§ **Trecho para leitura**:
O século XX foi marcado
pelo avanço do processo de secularização que teve início no Renascimento, o que
trouxe a perda da centralidade da religião na organização do mundo, da
sociedade e dos saberes. Neste processo, campos como a ciência, o direito e a
técnica passam a ser regidos por princípios cada vez mais laicos, ou seja,
buscam fundamento em si mesmo e não mais no conhecimento religioso.
Por outro lado, o século
XX também assistiu a uma crise de plausibilidade dos sistemas científicos. O
paradigma da modernidade, surgido com o advento do Renascimento e que tem seu
auge no Iluminismo, caracteriza-se pela objetividade do conhecimento
científico, a separação radical entre sujeito e objeto e a aplicação de uma
racionalidade instrumental na relação homem-natureza, onde esta última era
vista como elemento passivo a ser explorado e apropriado pela razão humana.
No século XX, o advento
de duas guerras mundiais, a ameaça de conflito nuclear e a destruição do meio
ambiente por conta de avanços tecnológicos, levaram a uma crise deste paradigma.

§ **Linhas fornecidas**:
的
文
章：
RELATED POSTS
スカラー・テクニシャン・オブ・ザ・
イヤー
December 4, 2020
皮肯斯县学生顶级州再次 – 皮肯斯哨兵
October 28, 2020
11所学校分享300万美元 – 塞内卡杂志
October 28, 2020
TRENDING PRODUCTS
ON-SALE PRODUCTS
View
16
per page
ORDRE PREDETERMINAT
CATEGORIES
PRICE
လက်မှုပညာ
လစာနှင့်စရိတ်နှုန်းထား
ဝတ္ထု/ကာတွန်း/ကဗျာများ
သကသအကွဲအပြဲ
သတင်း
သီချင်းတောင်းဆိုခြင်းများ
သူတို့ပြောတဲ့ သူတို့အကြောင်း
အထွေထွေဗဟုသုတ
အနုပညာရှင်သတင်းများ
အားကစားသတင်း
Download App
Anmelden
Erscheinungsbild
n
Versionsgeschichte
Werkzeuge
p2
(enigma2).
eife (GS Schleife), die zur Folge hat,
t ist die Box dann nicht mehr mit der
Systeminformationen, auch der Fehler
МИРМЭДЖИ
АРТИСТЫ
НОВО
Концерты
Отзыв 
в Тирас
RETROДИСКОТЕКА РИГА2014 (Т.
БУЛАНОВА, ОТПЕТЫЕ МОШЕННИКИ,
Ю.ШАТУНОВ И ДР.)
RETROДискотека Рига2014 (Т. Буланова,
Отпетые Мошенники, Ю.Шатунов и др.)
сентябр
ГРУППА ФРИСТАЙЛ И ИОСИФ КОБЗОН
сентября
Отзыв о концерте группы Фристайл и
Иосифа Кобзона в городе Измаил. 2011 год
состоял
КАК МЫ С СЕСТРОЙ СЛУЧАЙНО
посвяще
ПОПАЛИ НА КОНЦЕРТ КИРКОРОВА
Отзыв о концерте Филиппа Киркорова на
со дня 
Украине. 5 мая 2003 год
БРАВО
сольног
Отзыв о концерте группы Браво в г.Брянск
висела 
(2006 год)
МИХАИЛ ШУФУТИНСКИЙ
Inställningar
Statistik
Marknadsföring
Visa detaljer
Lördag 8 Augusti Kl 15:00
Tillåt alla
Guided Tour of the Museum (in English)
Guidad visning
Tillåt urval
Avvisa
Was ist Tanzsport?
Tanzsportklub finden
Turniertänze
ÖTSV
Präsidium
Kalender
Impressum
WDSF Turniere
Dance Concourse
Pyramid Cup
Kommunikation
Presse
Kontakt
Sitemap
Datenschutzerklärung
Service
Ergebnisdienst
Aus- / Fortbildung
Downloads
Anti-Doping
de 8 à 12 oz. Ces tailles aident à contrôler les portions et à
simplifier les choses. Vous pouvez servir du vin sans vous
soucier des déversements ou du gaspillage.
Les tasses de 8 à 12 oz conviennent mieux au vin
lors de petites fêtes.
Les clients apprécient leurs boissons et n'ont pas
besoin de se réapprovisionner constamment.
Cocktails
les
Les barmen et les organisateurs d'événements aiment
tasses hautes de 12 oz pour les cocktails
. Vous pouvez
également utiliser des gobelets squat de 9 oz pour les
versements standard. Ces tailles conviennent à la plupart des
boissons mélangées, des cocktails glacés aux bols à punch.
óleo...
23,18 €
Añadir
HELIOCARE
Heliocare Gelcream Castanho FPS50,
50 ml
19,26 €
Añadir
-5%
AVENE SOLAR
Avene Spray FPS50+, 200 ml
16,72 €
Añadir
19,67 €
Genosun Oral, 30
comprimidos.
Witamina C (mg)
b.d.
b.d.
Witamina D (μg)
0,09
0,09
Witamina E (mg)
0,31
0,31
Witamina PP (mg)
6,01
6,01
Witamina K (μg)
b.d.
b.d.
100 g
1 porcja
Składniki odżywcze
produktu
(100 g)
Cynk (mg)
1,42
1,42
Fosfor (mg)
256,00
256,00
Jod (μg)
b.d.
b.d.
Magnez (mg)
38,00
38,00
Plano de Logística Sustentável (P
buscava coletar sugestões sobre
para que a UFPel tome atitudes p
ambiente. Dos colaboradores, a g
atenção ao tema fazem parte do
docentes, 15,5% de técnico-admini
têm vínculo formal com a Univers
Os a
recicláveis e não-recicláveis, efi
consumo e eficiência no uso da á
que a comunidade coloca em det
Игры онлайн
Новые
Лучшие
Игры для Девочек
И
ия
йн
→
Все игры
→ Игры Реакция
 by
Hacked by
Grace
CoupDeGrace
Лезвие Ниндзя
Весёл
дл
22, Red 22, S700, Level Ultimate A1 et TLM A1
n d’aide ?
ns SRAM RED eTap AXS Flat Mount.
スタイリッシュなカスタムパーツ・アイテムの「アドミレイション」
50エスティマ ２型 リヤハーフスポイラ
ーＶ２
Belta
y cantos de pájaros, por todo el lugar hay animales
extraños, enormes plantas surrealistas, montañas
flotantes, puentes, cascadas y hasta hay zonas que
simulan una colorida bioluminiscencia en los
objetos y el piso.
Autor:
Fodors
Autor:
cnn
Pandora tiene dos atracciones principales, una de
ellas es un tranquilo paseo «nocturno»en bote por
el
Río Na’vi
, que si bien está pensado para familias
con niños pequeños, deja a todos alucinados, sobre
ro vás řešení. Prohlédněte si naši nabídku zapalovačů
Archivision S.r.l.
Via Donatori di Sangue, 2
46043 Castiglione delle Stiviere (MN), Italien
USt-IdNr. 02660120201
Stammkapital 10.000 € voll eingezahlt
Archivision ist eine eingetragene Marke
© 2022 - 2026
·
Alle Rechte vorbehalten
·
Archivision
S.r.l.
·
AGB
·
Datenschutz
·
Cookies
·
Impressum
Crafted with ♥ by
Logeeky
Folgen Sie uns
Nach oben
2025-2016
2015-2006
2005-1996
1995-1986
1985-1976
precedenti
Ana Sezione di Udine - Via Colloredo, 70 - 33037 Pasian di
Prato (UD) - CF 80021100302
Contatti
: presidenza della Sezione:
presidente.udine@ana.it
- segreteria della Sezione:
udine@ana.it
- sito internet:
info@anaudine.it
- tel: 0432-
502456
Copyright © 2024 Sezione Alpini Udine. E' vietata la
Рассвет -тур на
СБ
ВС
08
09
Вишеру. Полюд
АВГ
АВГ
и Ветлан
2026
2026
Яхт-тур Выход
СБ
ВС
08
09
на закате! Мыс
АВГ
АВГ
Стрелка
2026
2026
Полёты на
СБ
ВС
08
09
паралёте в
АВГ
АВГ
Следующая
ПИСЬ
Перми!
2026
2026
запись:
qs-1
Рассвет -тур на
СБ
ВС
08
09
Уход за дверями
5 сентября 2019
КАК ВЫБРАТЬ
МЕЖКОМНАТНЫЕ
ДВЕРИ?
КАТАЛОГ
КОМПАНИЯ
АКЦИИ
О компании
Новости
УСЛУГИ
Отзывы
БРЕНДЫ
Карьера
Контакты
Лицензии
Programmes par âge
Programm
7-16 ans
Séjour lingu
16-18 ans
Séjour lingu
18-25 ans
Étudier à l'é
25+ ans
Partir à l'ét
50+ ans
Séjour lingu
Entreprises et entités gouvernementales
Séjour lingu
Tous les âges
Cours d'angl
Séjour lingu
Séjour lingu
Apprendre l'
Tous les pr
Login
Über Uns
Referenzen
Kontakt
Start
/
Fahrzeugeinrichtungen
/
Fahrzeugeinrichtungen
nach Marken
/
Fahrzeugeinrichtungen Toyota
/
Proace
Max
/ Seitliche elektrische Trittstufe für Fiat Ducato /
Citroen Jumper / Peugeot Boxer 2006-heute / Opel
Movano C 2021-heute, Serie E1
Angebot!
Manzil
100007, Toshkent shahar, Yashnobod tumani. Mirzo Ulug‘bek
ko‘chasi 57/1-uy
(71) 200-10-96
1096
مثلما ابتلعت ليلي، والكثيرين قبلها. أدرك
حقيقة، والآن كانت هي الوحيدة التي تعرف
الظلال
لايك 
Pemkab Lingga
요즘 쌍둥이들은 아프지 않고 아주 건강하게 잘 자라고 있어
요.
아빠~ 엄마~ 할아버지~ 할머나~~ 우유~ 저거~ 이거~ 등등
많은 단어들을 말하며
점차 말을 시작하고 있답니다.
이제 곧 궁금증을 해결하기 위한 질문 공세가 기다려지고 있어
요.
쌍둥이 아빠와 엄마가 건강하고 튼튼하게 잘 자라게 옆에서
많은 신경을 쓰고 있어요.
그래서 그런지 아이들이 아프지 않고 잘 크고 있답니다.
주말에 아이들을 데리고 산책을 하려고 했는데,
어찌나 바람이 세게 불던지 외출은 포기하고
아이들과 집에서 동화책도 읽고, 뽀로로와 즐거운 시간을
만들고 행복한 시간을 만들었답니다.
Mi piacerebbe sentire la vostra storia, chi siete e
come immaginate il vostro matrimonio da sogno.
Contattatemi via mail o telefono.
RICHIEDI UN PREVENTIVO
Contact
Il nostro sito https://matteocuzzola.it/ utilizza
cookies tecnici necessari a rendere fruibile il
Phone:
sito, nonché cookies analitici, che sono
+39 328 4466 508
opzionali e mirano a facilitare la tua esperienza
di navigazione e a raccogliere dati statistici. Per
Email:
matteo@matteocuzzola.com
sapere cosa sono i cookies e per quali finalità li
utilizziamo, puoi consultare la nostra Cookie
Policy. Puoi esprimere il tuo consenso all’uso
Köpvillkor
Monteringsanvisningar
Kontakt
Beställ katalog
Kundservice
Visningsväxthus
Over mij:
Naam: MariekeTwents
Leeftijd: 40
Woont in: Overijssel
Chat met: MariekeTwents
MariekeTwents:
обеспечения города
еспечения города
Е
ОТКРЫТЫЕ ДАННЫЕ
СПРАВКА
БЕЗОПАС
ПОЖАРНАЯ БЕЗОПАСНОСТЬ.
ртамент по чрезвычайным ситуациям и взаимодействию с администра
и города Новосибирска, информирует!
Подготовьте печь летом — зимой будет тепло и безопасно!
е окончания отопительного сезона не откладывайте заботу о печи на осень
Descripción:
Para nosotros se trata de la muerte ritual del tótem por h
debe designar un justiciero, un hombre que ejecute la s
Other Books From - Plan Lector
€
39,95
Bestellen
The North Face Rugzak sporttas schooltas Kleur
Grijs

§ **Questões de estudo**:
- 1) Indique se cada afirmação está de acordo com o trecho sobre a secularização. Responda sim ou não e cite as palavras exatas do trecho que decidem cada caso: (a) o processo de secularização teve início no Renascimento; (b) no paradigma da modernidade, a natureza era vista como elemento ativo; (c) o paradigma da modernidade tem seu auge no século XX.
- 2) Transcreva do trecho sobre a secularização a passagem que começa em "O século XX foi" e segue até "no conhecimento religioso.".
- 3) Retome o trecho sobre a secularização a partir do ponto em que ele termina.

§ **Respostas por tarefa**:
- 1)
(a) Sim: "do processo de secularização que teve início no Renascimento".
(b) Não: "vista como elemento passivo a ser explorado e apropriado pela razão humana".
(c) Não: "tem seu auge no Iluminismo".

- 2)
O século XX foi marcado
pelo avanço do processo de secularização que teve início no Renascimento, o que
trouxe a perda da centralidade da religião na organização do mundo, da
sociedade e dos saberes. Neste processo, campos como a ciência, o direito e a
técnica passam a ser regidos por princípios cada vez mais laicos, ou seja,
buscam fundamento em si mesmo e não mais no conhecimento religioso.

- 3)
Segundo Giddens (1991), a modernidade é caracterizada percepção do risco e da
incerteza. Tanto nas ciências naturais quando por parte de filósofos e humanistas
passou a ser voz corrente o questionamento das possibilidades de obtenção de um
conhecimento objetivo, racional e seguro. Por outro lado, dependemos cada vez
mais destes conhecimentos técnicos para gestão da vida cotidiana.
O paradigma hermenêutico
que teve como expoentes Dilthey e Weber, postula a inexistência de
objetividade, visto que todo conhecimento sobre o ser humano depende do
encontro entre duas subjetividades, a do pesquisador e a do pesquisado. Nas
ciências naturais a descoberta da dualidade onda-partícula, postulada pela
mecânica quântica e a teoria da relatividade de Einstein também comprovaram,
por meios físicos e matemáticos, que a natureza não pode ser tomada como um
dado objetivo, pois se modifica a partir da perspectiva sob a qual ela é
observada.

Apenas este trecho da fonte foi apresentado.